Photo Essay: On My Nerves, In the Forest

I don't remember ever feeling trepidatious in Los Angeles - as a business visitor, tourist, housesitter, or resident - until this weekend. Sure, I've been started by rattlesnakes lazily strewn across the trail, and scurried in the dark to try to find my way back to my car, one ear listening for mountain lions, but even in the so-called "scary" neighborhoods (Watts, Compton, etc.), I've always felt pretty darn safe.

I got a little creeped out this weekend upon my return to the Angeles National Forest, which I had such fond memories of. I returned to it in its westernmost reaches to hike the Oak Springs Trail, not remote at all (comparatively at least to the rest of the Forest), and not far removed from the foothill communities just south of it.

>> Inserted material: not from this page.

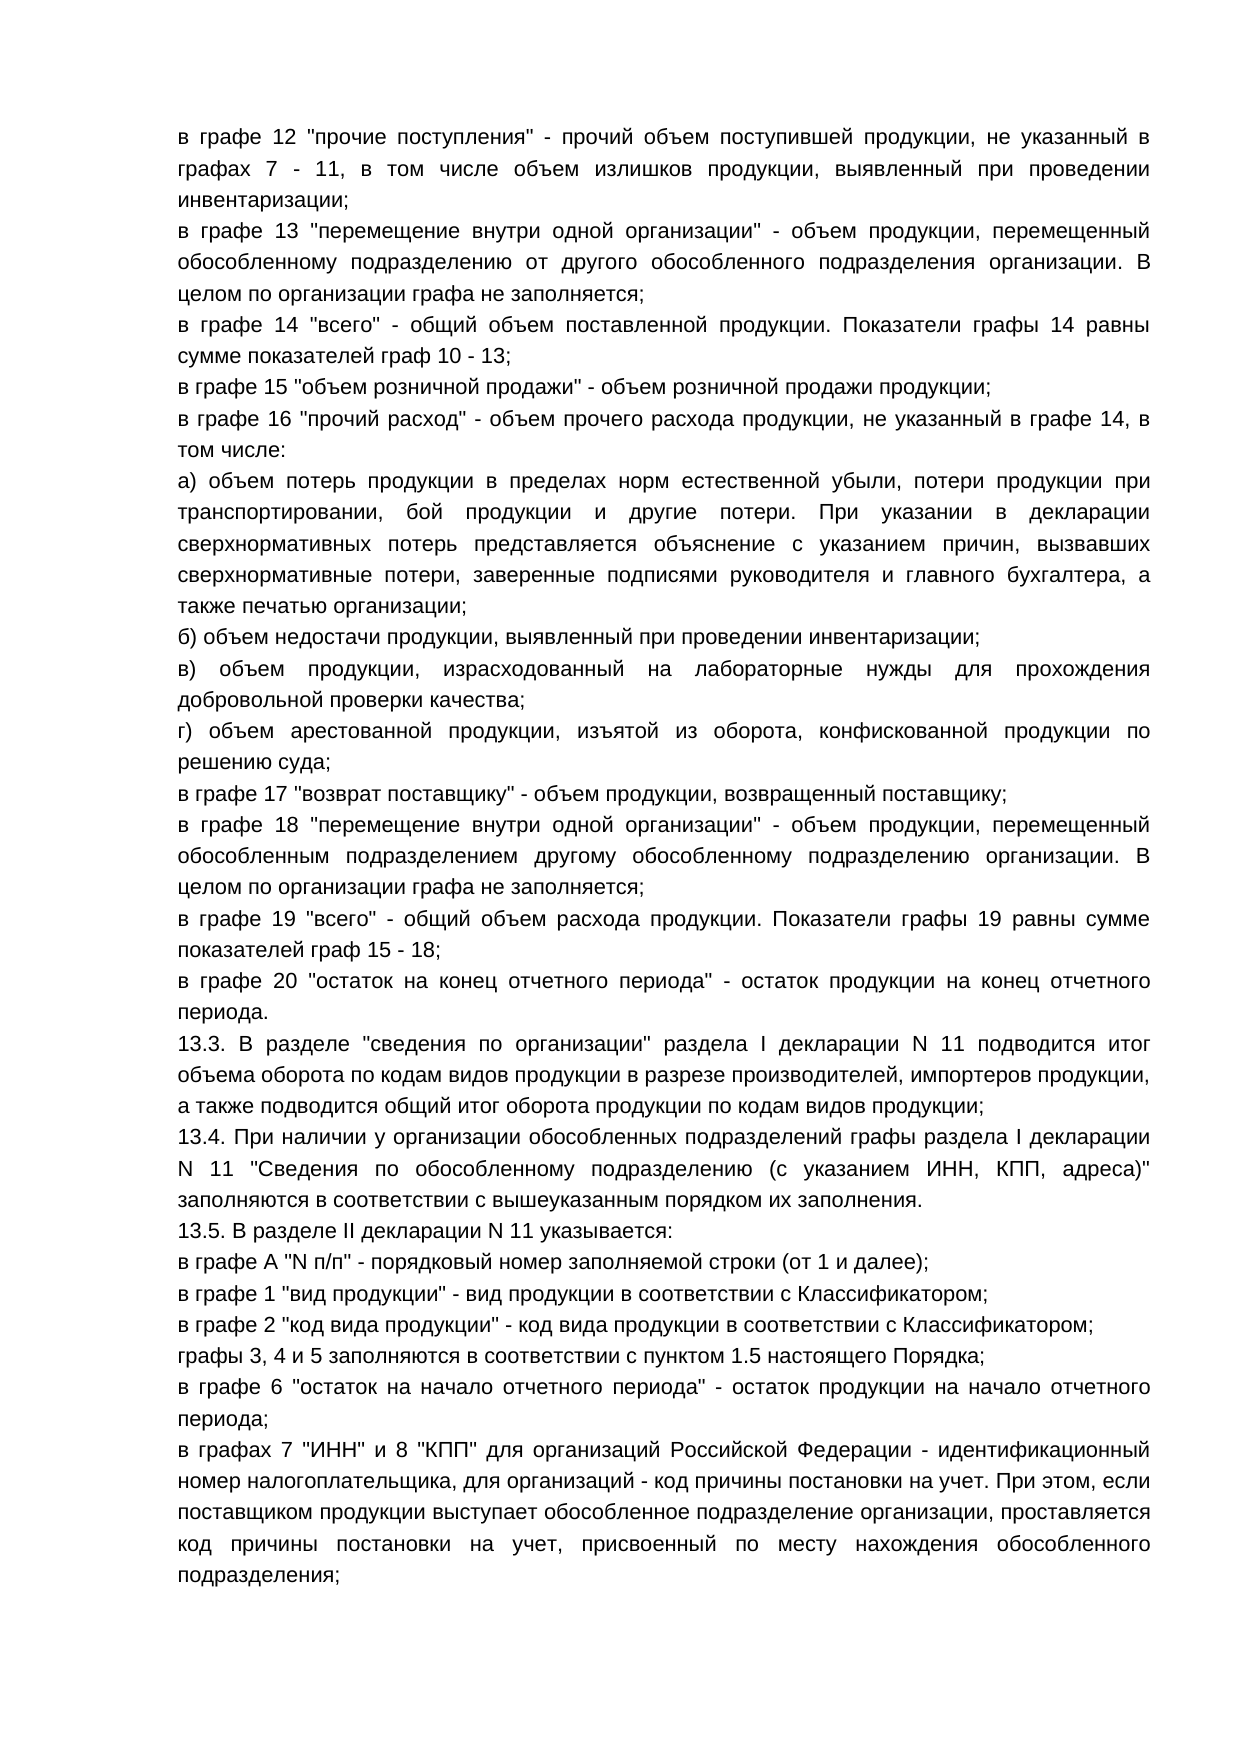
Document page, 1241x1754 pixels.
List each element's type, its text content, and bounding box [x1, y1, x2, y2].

Maybe it was the rusty, rumbling pickup truck that looped slowly through the parking lot and then exited without stopping.

Maybe it was the weather-worn black compact two-door that pulled up alongside my car and just sat there, radio blaring, passenger side window rolled all the way down, air conditioning cycling.

Or maybe it was the compact parked in the trailer section, all four of its doors open, as though someone were camping (or living) out of it.

I was nervous to even leave my car there unattended.

But I did anyway because it is, after all, just a car.

And I had a trail to hike.



The Oak Springs Trail begins with seven immediate switchbacks up a canyon wall.

It is steep, eroded, and, in places, rocky.



After only a mile or two - which seem to take forever - it takes you along a ridge with a view of the nearby mountains...







...and then spills out into a grassy basin...



...that dips into a forested area where Oak Spring lies hidden beneath a grove of huge oak trees.



When I arrived to the oak grove, I immediately felt nervous again.

I decided then what I'd suspected for some time: I don't like the forest. I need wide open spaces.

Maybe it's because I'm convinced I'll get kidnapped or worse when under cover of so many trees, shaded from the light, enshrouded by leaves and twigs and shrubs and poison oak, tiptoeing over creeks and streams and puddles and mudslides.

Maybe I just don't like the mosquitoes.

Maybe I just don't like the dark.

But once I got to Oak Spring, even though the trail could've taken me farther, I turned around and went back the way I came, back to my car, which was still parked in the lot, next to the black car that was still running with the window rolled down and the radio on.